High-Resolution Spatiotemporal Modeling for PM2.5 Major Components in the Pearl River Delta and Its Implications for Epidemiological Studies.

ABSTRACT

Distinguishing the effects of different fine particulate matter components (PMCs) is crucial for mitigating their effects on human health. However, the sparse distribution of locations where PM is collected for component analysis makes it challenging to investigate the relevant health effects. This study aimed to investigate the agreement between data-fusion-enhanced exposure assessment and site monitoring data in estimating the effects of PMCs on gestational diabetes mellitus (GDM). We first improved the spatial resolution and accuracy of exposure assessment for five major PMCs (EC, OM, NO3-, NH4+, and SO42-) in the Pearl River Delta region by a data fusion model that combined inputs from multiple sources using a random forest model (10-fold cross-validation R2 0.52 to 0.61; root mean square error 0.55 to 2.26 µg/m3).
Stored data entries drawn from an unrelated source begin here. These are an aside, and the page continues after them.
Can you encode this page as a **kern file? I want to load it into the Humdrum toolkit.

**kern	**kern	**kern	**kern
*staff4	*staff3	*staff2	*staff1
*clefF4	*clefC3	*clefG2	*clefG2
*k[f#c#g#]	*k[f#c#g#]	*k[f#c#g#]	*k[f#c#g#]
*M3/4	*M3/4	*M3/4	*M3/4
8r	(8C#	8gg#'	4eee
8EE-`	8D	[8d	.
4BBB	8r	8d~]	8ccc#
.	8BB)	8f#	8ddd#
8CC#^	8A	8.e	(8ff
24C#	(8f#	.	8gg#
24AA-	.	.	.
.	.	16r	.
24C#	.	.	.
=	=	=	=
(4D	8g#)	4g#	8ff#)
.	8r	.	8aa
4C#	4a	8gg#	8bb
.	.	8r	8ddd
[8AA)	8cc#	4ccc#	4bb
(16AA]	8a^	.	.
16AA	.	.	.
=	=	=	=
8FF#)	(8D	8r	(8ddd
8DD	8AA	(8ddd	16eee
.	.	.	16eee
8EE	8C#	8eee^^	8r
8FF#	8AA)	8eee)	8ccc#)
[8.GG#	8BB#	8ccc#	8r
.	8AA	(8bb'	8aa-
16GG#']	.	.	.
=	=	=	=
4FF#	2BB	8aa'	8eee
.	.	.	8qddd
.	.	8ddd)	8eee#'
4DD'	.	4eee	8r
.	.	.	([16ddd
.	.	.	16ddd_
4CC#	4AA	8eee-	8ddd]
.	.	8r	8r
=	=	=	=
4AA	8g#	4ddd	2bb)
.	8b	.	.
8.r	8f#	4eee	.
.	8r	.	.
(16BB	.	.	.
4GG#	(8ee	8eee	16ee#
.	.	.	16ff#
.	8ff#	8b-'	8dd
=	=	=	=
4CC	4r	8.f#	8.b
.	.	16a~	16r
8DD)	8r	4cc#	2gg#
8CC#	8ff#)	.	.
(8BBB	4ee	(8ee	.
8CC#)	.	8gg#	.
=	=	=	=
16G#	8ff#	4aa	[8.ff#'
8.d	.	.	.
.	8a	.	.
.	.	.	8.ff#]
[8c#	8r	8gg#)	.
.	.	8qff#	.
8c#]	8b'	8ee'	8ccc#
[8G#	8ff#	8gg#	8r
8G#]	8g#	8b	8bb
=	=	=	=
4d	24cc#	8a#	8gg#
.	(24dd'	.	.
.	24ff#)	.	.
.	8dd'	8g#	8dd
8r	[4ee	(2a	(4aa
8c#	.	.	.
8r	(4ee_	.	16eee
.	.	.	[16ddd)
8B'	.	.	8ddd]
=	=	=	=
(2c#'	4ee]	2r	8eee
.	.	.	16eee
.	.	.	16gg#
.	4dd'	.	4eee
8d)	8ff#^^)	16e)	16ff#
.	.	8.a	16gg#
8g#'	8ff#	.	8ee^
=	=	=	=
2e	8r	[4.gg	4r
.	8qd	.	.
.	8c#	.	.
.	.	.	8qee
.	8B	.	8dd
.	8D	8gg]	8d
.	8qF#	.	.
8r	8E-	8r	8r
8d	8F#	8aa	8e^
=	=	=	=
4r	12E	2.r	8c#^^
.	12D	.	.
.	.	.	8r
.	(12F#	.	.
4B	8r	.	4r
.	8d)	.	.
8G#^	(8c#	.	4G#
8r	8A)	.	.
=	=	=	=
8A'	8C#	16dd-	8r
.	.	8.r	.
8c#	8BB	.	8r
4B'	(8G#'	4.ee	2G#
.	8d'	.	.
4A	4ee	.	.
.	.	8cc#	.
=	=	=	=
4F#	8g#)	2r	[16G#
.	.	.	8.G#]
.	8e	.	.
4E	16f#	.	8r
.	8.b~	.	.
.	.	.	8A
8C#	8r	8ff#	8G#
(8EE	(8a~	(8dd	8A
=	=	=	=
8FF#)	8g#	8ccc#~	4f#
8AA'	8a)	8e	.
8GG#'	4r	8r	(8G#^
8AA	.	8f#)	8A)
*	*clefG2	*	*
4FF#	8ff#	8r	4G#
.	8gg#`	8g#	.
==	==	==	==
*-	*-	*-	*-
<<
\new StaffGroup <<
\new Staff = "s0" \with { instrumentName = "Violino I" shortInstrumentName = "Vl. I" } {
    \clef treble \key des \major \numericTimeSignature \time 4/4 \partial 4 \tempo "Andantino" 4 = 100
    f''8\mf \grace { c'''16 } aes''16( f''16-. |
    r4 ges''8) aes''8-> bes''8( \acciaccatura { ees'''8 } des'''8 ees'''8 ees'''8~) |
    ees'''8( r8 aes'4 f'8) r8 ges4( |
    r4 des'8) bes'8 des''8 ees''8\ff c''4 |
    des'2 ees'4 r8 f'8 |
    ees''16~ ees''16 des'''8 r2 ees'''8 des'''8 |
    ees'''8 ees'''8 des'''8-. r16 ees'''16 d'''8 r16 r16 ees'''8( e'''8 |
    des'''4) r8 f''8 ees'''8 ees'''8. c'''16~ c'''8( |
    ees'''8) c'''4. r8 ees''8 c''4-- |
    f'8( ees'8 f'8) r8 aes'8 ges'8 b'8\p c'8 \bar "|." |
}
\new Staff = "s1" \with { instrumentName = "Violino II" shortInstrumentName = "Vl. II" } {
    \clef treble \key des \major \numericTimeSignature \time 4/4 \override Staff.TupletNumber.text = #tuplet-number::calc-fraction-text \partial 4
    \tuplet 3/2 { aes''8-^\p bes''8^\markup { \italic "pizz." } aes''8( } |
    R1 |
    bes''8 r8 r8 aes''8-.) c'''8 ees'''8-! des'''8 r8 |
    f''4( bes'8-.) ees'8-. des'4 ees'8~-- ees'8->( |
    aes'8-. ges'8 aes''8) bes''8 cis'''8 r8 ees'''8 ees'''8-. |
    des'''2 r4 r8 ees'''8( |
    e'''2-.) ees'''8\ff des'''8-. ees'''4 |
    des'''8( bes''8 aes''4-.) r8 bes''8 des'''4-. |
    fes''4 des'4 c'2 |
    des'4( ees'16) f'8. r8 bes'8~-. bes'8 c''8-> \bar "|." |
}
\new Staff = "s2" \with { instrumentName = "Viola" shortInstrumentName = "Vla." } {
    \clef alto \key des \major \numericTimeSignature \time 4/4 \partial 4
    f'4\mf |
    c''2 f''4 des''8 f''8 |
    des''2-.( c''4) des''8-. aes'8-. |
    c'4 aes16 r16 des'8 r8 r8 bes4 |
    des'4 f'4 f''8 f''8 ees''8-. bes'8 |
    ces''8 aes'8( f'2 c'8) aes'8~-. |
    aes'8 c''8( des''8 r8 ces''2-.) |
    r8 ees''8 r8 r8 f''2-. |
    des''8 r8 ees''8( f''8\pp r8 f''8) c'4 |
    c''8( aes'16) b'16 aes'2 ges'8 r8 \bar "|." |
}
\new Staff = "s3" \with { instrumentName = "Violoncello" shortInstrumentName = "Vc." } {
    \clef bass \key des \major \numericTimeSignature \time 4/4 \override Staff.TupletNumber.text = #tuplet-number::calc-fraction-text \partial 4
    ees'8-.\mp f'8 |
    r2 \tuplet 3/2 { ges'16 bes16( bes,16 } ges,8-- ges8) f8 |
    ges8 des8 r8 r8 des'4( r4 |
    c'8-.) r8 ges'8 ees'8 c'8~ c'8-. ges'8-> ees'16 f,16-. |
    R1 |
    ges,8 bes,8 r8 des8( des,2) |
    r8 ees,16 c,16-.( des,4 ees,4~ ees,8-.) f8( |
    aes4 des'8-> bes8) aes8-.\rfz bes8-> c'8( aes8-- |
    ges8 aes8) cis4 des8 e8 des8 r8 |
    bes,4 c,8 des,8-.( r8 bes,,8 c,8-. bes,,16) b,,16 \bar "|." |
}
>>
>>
Next, we compared the associations between exposures to PMCs during pregnancy and GDM in a hospital-based cohort of 1148 pregnant women in Heshan, China, using both site monitoring data and data-fusion model estimates. The comparative analysis showed that the data-fusion-based exposure generated stronger estimates of identifying statistical disparities. This study suggests that data-fusion-enhanced estimates can improve exposure assessment and potentially mitigate the misclassification of population exposure arising from the utilization of site monitoring data.